Tudo o que o Júlio me fala me deixa ainda mais confusa. Eu tento argumentar.
- Eu compreendo. Na hora tive uma crise boba de ciúmes, um tanto possessiva, mas depois que pensei direito e estou até com vergonha. Eu não sei o que pensar. É a segunda vez que ficamos juntos. Mas o frenesi com ele é muito além do normal. Na primeira vez que transei com ele, você acredita que ele me mordeu.
- MORDEU??! - Ele me pergunta com espanto.
- Sim, isso mesmo, mordeu. Não sei por que estou contando isso.
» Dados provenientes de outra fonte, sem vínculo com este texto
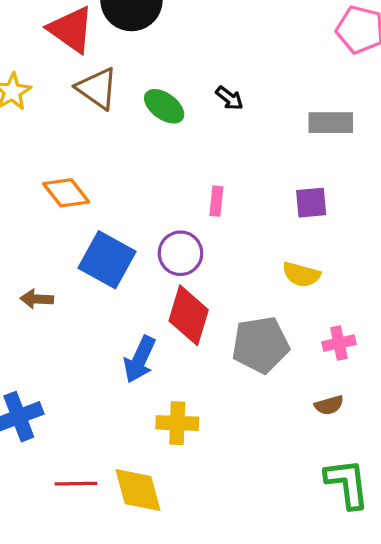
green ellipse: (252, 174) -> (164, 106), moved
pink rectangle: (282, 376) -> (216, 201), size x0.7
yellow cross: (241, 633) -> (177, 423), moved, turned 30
Nunca contei a ninguém, mas com você a conversa é solta, pois você é próximo dele.
- Ana, não somos parente de sangue, mas nos consideramos primos-irmãos, eu dou minha vida por ele. Ele se tornou meu alfa.
- Alfa? - Pergunto com um ar de curiosidade.
- Putz, falei demais... sim, Ana. Alfa, aquele que lidera, que me ajuda quando eu preciso, uma mania boba que tenho de chamar ele assim.
- Sei, compreendo.
Mas uma palavra que está anotada na minha mente, "Matilha, Romênia, alfa, lobo" - acho que vou fazer algumas pesquisas na internet sobre isso.
- Viu, não se preocupe. Eu ia procurar ele hoje para conversar sobre o mal-entendido, mas agora vou ter de esperar ele voltar. Suspiro e volto a me concentrar no meu prato.
O Almoço com o Júlio foi bem descontraído. Ele me disse que conheceu o Ulisses quando ele tinha 15 anos. Ele era um menino de rua, sem família, e a comunidade o adotou, então para Júlio, hoje Ulisses é sua família, alguém por quem dá a vida.
Enfim, aonde o Ulisses foi? - Iria sondar à Julia, a recepcionista. Ela sempre sabe das coisas.
Só no final da tarde descobriu que ele foi para o acampamento. Segundo o Bernardo ele estava muito estressado e precisava de um tempo com a natureza. Então o recurso era esperar.